The Securities and Exchange Commission has charged California-based investment adviser Mark J. Boucher and his company Strategic Wealth Advisor Group Services Inc. with misappropriating more than $2.2 million from advisory clients.

According to the SEC’s complaint, from 2010 to 2020, Boucher allegedly made unauthorized transfers from client accounts to his own accounts, used client funds to pay his credit card bills, and forged a client’s signature on checks. The SEC claims that Boucher used a significant portion of the misappropriated funds to pay for extravagant personal expenses, including vacations and travel.

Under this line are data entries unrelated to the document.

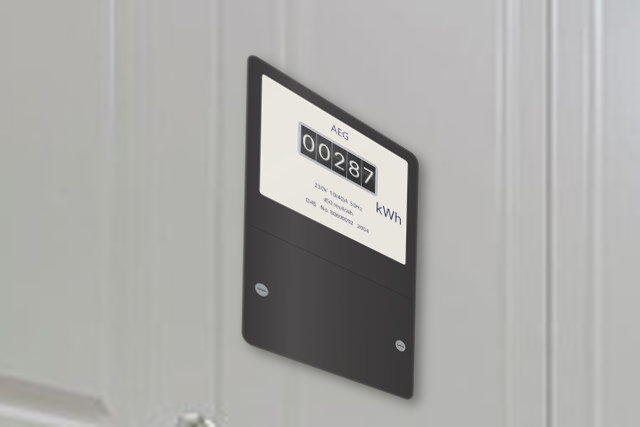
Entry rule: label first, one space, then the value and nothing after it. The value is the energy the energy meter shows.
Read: 287 kWh
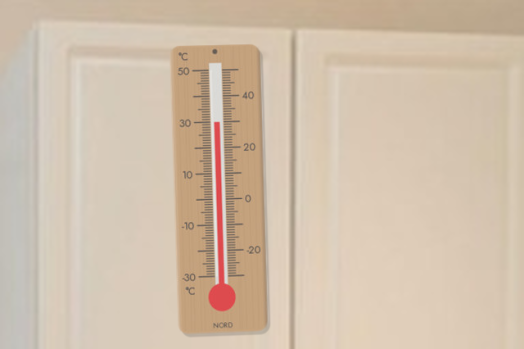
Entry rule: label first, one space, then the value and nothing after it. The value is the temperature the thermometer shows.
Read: 30 °C
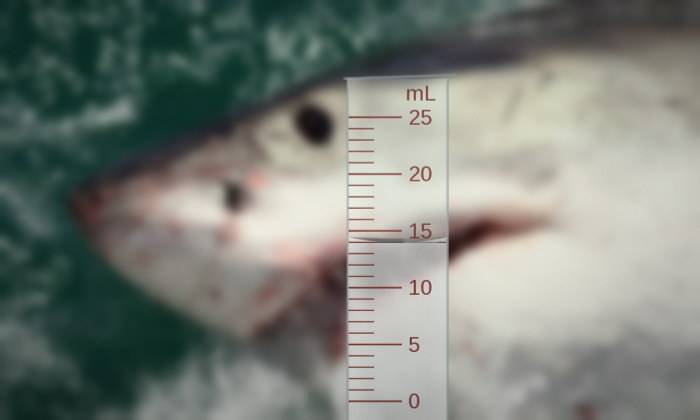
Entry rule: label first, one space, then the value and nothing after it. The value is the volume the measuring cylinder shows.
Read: 14 mL
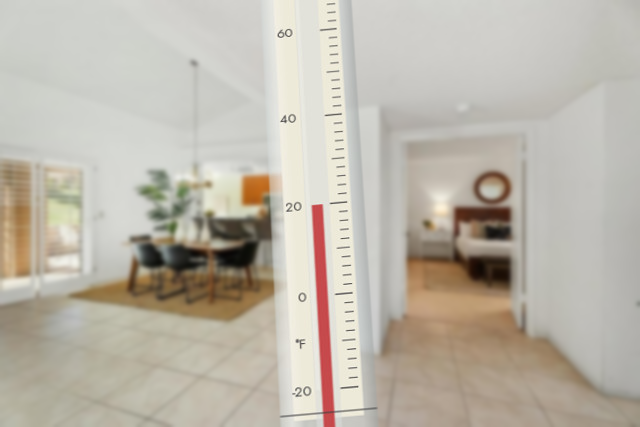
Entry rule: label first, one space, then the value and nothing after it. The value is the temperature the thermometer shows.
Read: 20 °F
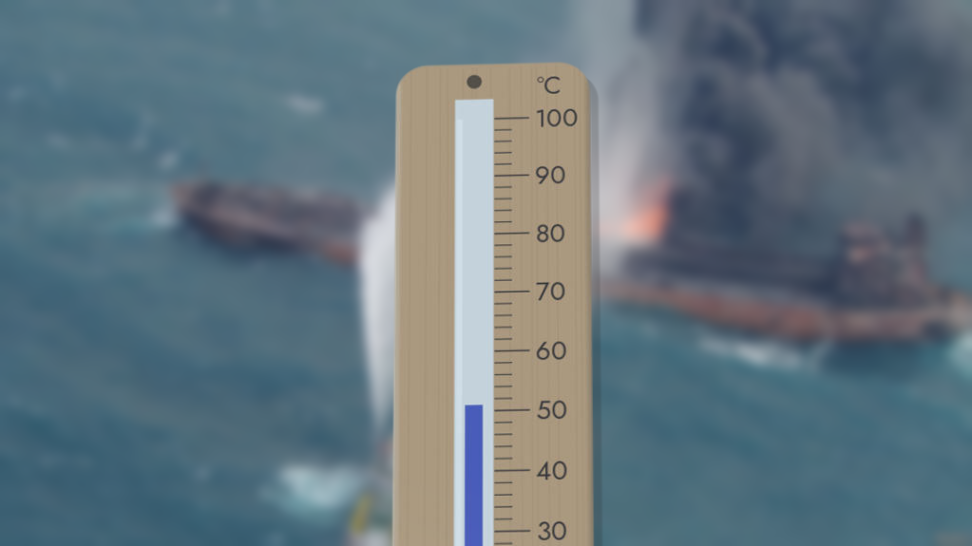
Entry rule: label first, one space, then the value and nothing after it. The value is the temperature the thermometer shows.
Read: 51 °C
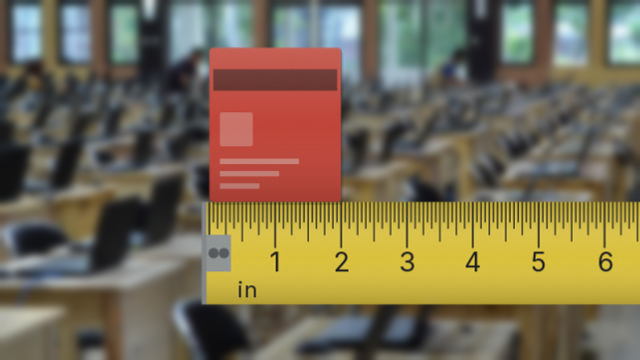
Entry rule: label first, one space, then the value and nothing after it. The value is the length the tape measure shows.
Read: 2 in
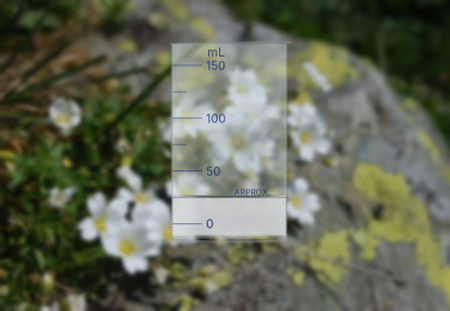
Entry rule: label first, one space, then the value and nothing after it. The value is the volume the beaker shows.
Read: 25 mL
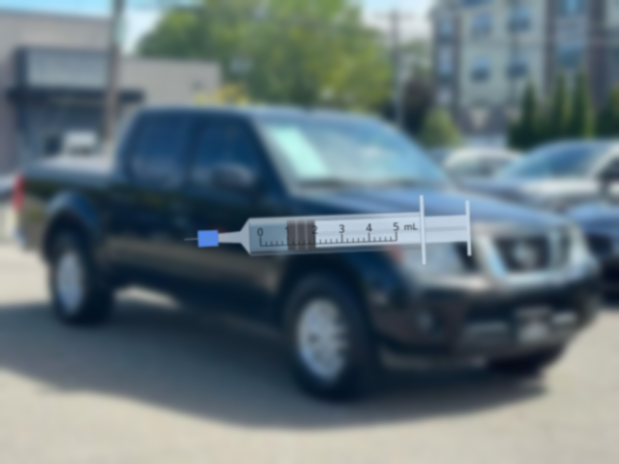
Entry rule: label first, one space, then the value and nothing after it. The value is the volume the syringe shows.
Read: 1 mL
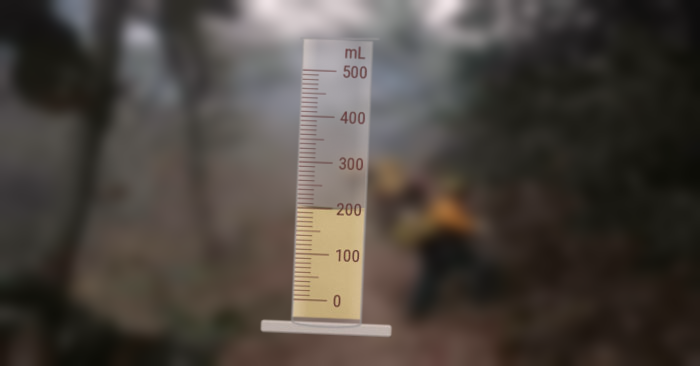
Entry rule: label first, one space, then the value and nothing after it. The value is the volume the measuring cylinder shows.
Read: 200 mL
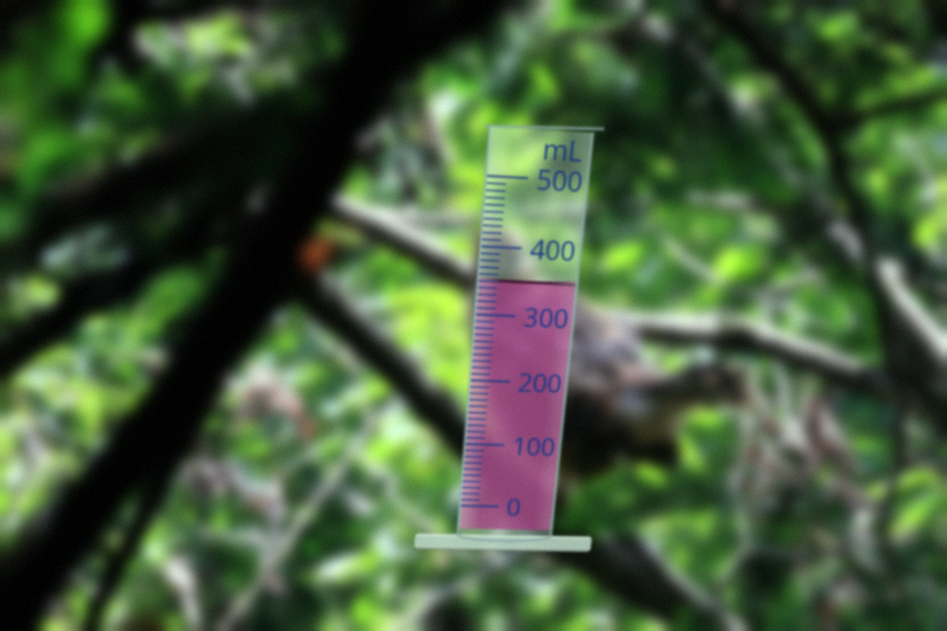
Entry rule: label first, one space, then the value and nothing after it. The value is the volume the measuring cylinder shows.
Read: 350 mL
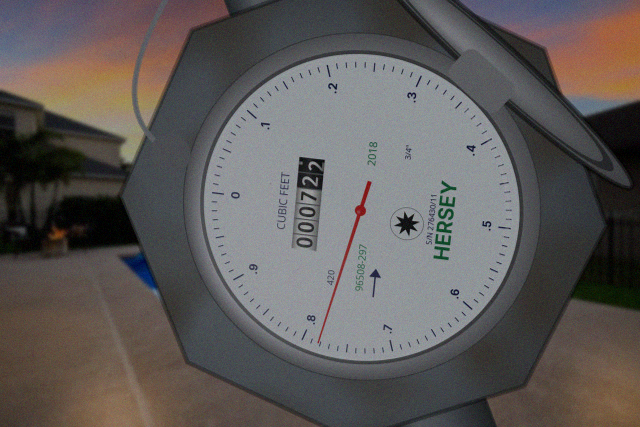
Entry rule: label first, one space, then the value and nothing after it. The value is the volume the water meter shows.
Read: 721.78 ft³
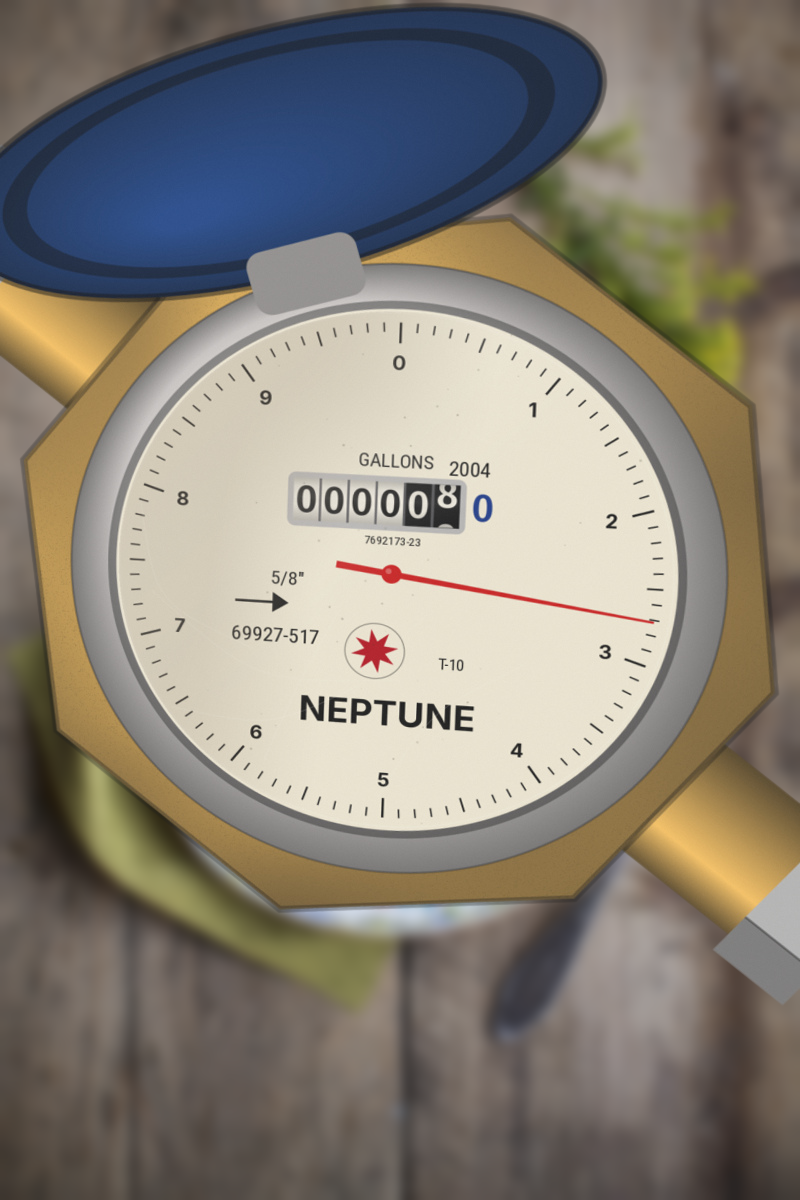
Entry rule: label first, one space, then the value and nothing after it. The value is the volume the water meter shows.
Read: 82.7 gal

According to his BrokerCheck profile, Boucher spent two years at SCF Investment Advisors before he was terminated in May 2019. The firm stated in the notes section of his profile that the “advisor admitted to misappropriating customer funds to pay various credit card companies, and the customer has been made whole.” Before that, he spent less than one year with Northwest Asset Management, and from 2000 to 2016, he was affiliated with broker-dealer Raymond James Financial Services.

In one instance, Boucher allegedly sold securities and wired $60,000 of the proceeds from a client’s advisory account to a car dealership to purchase a Chevrolet Camaro. To authorize the wire transfer, he purportedly impersonated the client on a telephone call with a representative of a brokerage firm. A year and a half later, he sold the Camaro back to the same client for $52,000.

In another alleged scheme, Boucher stole $1.5 million over the course of one year from the trust of an elderly client. During an SEC investigation, he allegedly forged a letter from her to convince SEC enforcement staff that she had gifted him the $1.5 million a few days before she died.

The SEC’s complaint, filed in the United States District Court for the Southern District of California, seeks permanent injunctions, disgorgement plus prejudgment interest, and civil penalties.